Ryan repeated the words, and with less ceremony than many local moose lodges employed to induct their new members, abruptly became President of the United States. Delliger was in something like shock. Yes, his good friend was dead. Thomas Hayes was a great man and his loss was a tragedy, both personally for Delliger, but even more profoundly for the people of America.


But even worse, one of the President's most formidable enemies in government had just taken over his job. The very man who had threatened the President with impeachment this morning was now President himself.


It didn't make sense. How had both the White House and MountWeather been destroyed on the same day? Why had the President and Vice President been evacuated to the same facility? They should have been separated as soon as the Secret Service realized they were together.


As Delliger watched, Ryan and his wife, Karen, shared a kiss. Then, for a brief moment, Ryan mugged for the cameras, and several people in the room laughed. Delliger glanced around to see who the people were. He recognized many of the people in attendance. They were the most rabid war hawks in government. Members of the Joint Chiefs. The Director of the CIA. Congressmen with close ties to defense contractors. Lobbyists from the defense industry, and from the oil industry.

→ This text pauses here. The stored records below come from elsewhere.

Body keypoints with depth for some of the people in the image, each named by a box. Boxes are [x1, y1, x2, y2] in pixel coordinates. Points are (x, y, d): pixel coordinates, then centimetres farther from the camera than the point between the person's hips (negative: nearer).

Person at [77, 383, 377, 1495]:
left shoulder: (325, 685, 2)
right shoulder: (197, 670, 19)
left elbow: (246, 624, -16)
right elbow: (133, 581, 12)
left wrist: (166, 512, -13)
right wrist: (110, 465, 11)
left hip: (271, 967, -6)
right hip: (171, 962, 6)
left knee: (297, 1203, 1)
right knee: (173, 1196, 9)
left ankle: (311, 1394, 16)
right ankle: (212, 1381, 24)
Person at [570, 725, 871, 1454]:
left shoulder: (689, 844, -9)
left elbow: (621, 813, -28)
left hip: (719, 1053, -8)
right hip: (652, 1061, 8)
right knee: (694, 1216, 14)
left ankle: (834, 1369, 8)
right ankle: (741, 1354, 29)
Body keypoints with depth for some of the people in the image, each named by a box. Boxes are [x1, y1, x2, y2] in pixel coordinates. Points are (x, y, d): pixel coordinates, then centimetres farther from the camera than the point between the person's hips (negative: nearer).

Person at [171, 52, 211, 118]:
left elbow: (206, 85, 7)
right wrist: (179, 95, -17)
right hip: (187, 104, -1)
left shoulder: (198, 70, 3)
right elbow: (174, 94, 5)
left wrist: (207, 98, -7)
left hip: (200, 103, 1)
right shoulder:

How did they all wind up here? No, a better question was how did he wind up among them? He was an alien to them, an outsider. He was the Secretary of Defense, but he had been appointed by a dove, a man who was doing everything in his power to avoid a war. A man who was dead.

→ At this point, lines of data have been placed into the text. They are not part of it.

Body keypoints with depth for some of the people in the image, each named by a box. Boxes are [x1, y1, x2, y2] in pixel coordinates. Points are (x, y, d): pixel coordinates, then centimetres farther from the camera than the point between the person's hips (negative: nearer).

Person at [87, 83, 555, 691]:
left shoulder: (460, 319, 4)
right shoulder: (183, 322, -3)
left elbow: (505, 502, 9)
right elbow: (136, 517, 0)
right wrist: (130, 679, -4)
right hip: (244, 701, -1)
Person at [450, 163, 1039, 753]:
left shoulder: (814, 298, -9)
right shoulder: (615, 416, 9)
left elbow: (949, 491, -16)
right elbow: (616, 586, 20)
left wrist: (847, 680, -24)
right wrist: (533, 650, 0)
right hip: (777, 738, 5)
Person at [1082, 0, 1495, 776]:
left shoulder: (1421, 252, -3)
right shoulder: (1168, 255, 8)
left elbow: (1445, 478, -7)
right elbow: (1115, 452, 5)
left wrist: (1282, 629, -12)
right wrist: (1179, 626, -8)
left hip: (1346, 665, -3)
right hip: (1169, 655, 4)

This was the military bunker. These people felt at home here. David Delliger, even with his military background, would feel more at home in the civilian bunker, which was a place...


...that had just been destroyed.


A strange feeling came upon Delliger. For a moment, the faces of the people in the crowd seemed distorted, like funhouse faces. Everyone was smiling. The biggest disaster in American history had happened an hour ago, and people here were smiling. Why shouldn't they smile? They were in charge now.


Delliger glanced around the room again. No one was paying any attention to him. Why would they? He was the Defense Secretary of a dead President. He was a joke to them, part of a regime that had swept away.


On the dais, Ryan was serious again. He faced the gathering.


"No one wants to become President the way that I have. But I'm not going to stand up here and pretend I didn't want this job. I did want it, and I still do. I want it because I want to make America great again. Thomas Hayes was a great man in many ways, but he was also a weak man. He could not stand firm against our enemies, and as a result, he paid the ultimate price. Those policies, the policies of weakness, stop now."


A cheer went up from the crowd. Someone let loose a long wolf whistle. The clapping went on for an extended period. Ryan raised his hands to ask for quiet.


"Tonight I will address the American people, and by extension, the people of the entire world. What I tell them will give hope to those who have been terrorized by the events of the past day, and of the past several months. I plan to tell them that we are going to war, and that we are going on the offensive, and that we will not stop until the perpetrators of this terrible atrocity are brought to their knees. And even then, we will not stop. We will not stop until their palaces and towers are consumed by fire, and their people run screaming in the streets. And even then, we will not stop."


The cheering was so loud now that Ryan had to stop speaking. There was no sense continuing. No one could hear him.


He waited. Slowly the sound died down. Ryan stared directly at Delliger.


"We will avenge our losses," he said. "And we will avenge our loved ones. And we will not stop until the country of Iran can never project its power in the world again. We will not stop until they cannot feed themselves unless we feed them, and clothe themselves unless we clothe them. Eventually, there will be a time for mourning, and for remembering. But not yet. The time now is for vengeance!"


As another cheer went up, and the phone in Delliger's pocket vibrated. He took it out and glanced at it. He had a text message. This was his private phone. He rarely got texts. He opened it.


My name is Luke Stone. I know why the President died. Meet me.